Knight on infinite chessboard riddle

Problem

From the Riddler book.

Suppose that a knight makes a random walk on an infinite chessboard. Specifically, every turn the knight follows standard chess rules and moves to one of its eight accessible squares, each with probability 1/8.

What is the probability that after the twentieth move the knight is back on its starting square?

Simulation solution

Use Julia

library(JuliaCall)

The knight moves two tiles in any direction, and one tile in a direction perpendicular to that.

Here are the 8 moves:

moves = [[1, 2], [1, -2], [-1, 2], [-1, -2],
         [2, 1], [2, -1], [-2, 1], [-2, -1]];

Code

using Plots

scatter([c[1] for c in moves], [c[2] for c in moves], 
        legend=false, markersize=10, color=:blue, tickfontcolor=:white);
scatter!([0], [0], legend=false, markersize=10, color=:red, tickfontcolor=:white);

xlims!(-4, 3);
ylims!(-4, 3)

The function take_twenty_random_moves moves the knight 20 times at random, and returns the position the knight end up at.

We do this a number of times, and record how many of those times it ended up back at the starting point.

using Random
Random.seed!(0);
nsims = 10^6;

take_twenty_random_moves() = Tuple(sum(hcat(rand(moves, 20)...), dims = 2));
sum(take_twenty_random_moves() == (0, 0) for _ in 1:nsims) / nsims

0.006266

Exact solution

This is solved via recursion. After each move, the first number in the vector counts the number of possible ways to return to the starting position from there, while the second number in the vector counts the total number of possible moves from there.

The solution is then found by dividing the first number by the second.

(The coordinates of the position i and j are used instead of the position as a tuple, in order for the memoize function to be able to efficiently remember all the positions it has already seen.)

using Memoize
@memoize function knight_returns(moves_left, i, j)
    moves_left == 0 && return [i == j == 0, 1]
    n_return = [0, 0]
    for move in moves
        n_return += knight_returns(moves_left - 1, i + move[1], j + move[2])
    end
    n_return
end;

v = knight_returns(20,0,0);
v[1] / v[2]

0.006208754649023429

◆ **Objective**: From the knight random walk write-up, quote the passage from "(The coordinates of" up to and including "j + move[2])".

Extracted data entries

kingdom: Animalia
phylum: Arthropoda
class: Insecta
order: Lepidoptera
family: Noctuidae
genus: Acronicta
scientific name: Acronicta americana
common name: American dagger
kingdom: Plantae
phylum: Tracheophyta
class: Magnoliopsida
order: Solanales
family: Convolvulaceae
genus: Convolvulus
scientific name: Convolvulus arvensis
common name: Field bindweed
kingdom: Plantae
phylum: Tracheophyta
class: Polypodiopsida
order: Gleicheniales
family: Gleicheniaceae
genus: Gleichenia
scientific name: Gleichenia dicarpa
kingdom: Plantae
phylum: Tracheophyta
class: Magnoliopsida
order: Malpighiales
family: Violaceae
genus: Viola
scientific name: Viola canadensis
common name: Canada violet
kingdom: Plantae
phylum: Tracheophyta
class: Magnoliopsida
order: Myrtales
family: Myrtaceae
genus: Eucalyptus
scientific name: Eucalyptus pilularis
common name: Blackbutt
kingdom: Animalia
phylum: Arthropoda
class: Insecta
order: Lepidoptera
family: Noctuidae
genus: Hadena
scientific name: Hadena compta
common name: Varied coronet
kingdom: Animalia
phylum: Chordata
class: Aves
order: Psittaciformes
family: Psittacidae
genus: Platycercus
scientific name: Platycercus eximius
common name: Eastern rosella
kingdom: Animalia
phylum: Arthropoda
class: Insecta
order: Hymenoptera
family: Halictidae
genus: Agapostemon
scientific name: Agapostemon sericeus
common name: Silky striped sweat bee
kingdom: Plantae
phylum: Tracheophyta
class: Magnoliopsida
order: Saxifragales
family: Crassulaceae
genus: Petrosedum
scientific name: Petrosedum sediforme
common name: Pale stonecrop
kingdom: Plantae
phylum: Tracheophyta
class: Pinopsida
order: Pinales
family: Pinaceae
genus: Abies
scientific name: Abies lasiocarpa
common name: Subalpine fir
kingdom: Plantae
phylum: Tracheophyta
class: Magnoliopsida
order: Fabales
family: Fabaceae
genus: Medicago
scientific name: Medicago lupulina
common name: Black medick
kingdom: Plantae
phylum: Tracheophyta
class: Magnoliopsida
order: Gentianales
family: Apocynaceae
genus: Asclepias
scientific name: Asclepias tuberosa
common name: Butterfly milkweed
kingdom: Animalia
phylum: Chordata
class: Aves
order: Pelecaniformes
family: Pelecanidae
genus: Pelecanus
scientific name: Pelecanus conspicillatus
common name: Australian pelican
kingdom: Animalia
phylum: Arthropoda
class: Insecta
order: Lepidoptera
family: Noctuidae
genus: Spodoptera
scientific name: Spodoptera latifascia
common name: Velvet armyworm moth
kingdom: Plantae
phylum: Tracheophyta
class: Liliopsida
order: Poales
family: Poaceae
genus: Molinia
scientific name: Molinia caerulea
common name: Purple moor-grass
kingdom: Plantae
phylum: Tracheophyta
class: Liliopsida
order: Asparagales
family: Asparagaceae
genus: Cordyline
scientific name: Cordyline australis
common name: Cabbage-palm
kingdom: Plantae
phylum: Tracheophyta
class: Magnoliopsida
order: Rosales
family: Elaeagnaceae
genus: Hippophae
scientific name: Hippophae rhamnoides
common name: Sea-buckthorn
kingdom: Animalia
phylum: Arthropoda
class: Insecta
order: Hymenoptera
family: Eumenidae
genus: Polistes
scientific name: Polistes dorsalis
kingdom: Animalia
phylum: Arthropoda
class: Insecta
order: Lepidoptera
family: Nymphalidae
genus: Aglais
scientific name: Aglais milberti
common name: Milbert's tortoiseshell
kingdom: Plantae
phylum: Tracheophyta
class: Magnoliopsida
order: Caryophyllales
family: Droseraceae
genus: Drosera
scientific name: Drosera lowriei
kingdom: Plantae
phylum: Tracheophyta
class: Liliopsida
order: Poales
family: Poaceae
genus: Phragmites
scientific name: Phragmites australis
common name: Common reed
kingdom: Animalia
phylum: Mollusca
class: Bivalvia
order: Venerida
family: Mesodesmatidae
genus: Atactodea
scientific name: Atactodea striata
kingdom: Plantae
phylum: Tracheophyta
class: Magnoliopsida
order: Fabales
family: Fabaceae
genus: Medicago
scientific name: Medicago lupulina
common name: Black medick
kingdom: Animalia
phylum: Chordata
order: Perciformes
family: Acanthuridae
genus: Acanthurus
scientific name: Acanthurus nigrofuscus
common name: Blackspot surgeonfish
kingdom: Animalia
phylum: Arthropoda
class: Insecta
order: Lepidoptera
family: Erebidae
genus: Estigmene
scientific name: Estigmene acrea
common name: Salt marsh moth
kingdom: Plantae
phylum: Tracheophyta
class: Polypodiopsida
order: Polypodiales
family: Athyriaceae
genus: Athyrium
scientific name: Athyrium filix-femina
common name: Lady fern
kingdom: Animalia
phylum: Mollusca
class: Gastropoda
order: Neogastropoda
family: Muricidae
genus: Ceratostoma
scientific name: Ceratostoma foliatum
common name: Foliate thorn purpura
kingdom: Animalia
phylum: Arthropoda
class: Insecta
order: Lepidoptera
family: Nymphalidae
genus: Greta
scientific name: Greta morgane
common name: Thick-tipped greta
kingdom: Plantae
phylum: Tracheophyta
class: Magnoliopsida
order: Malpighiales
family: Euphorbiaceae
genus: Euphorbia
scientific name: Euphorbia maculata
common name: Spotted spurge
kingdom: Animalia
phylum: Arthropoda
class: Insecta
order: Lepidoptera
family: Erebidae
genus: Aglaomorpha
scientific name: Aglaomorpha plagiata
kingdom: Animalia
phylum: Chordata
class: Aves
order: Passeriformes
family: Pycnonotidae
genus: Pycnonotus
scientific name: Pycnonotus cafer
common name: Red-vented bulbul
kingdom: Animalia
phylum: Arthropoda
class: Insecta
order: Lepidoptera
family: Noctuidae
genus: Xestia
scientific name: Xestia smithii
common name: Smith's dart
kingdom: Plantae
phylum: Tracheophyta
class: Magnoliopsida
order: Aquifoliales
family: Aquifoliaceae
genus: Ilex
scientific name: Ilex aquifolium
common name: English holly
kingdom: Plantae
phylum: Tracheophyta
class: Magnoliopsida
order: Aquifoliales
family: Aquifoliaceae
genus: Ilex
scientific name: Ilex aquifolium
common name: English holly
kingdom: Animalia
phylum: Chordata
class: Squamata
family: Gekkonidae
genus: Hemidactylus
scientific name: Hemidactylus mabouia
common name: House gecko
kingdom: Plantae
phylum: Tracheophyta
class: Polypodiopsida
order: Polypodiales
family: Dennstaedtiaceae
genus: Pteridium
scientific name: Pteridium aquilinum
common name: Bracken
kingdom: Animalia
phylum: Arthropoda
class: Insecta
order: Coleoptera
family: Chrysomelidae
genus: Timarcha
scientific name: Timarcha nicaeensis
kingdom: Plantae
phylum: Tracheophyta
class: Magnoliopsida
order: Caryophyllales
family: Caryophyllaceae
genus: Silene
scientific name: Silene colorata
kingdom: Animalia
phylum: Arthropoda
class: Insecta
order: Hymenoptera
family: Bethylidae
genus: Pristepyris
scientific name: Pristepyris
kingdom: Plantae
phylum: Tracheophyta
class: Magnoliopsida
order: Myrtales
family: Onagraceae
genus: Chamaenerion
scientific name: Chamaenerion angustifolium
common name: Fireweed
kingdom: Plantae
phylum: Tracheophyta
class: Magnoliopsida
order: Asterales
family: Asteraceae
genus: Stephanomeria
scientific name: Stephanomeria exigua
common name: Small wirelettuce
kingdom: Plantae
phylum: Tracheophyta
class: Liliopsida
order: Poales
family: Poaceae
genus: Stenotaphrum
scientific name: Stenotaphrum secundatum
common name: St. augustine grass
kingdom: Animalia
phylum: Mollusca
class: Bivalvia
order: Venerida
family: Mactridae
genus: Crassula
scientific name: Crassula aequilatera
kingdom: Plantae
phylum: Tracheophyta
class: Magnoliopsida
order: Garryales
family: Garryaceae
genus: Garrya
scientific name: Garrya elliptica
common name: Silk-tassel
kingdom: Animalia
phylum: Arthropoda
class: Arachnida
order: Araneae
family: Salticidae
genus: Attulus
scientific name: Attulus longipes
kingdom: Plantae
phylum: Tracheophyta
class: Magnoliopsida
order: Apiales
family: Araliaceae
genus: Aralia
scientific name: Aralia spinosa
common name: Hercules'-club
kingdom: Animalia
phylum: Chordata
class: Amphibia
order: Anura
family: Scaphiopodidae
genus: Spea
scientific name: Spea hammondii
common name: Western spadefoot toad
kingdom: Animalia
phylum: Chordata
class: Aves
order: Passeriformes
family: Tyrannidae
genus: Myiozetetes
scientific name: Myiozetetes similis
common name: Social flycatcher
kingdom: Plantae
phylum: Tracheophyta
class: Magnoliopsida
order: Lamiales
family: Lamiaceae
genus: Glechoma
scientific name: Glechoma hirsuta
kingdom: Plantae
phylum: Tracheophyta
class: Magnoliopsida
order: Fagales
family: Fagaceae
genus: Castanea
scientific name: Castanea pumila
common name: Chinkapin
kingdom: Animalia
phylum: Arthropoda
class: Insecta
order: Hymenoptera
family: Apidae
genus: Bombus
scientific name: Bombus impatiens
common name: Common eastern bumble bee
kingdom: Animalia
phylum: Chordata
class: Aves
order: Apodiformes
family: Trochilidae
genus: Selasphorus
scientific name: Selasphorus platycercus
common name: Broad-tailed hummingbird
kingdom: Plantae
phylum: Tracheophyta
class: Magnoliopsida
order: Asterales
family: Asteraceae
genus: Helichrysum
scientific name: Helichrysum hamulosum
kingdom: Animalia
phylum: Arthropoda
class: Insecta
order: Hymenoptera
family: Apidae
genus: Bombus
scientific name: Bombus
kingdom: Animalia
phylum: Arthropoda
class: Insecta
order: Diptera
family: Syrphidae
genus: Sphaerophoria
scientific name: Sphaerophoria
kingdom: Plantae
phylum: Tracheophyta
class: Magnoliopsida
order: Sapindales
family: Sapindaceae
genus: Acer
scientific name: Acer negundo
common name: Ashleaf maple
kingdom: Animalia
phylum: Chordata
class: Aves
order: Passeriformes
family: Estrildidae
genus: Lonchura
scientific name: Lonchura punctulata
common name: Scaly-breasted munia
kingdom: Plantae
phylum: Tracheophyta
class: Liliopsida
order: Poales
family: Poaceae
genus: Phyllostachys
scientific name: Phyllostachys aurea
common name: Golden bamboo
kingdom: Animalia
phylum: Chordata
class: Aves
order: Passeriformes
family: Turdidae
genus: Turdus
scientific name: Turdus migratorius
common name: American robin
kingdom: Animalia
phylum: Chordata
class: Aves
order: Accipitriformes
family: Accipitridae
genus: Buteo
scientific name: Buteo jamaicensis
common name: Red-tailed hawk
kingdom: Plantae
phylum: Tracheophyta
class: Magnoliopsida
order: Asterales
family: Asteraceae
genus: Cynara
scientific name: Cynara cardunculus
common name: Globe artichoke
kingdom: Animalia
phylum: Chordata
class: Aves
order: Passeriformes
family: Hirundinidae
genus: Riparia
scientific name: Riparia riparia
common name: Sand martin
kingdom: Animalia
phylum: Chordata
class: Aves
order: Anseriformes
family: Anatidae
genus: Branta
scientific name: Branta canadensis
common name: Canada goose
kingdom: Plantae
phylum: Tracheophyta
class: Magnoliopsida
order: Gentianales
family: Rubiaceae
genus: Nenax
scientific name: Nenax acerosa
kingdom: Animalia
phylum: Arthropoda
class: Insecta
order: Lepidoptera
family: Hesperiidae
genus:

◆ **Answer to the exercise**:
(The coordinates of the position i and j are used instead of the position as a tuple, in order for the memoize function to be able to efficiently remember all the positions it has already seen.)

using Memoize
@memoize function knight_returns(moves_left, i, j)
    moves_left == 0 && return [i == j == 0, 1]
    n_return = [0, 0]
    for move in moves
        n_return += knight_returns(moves_left - 1, i + move[1], j + move[2])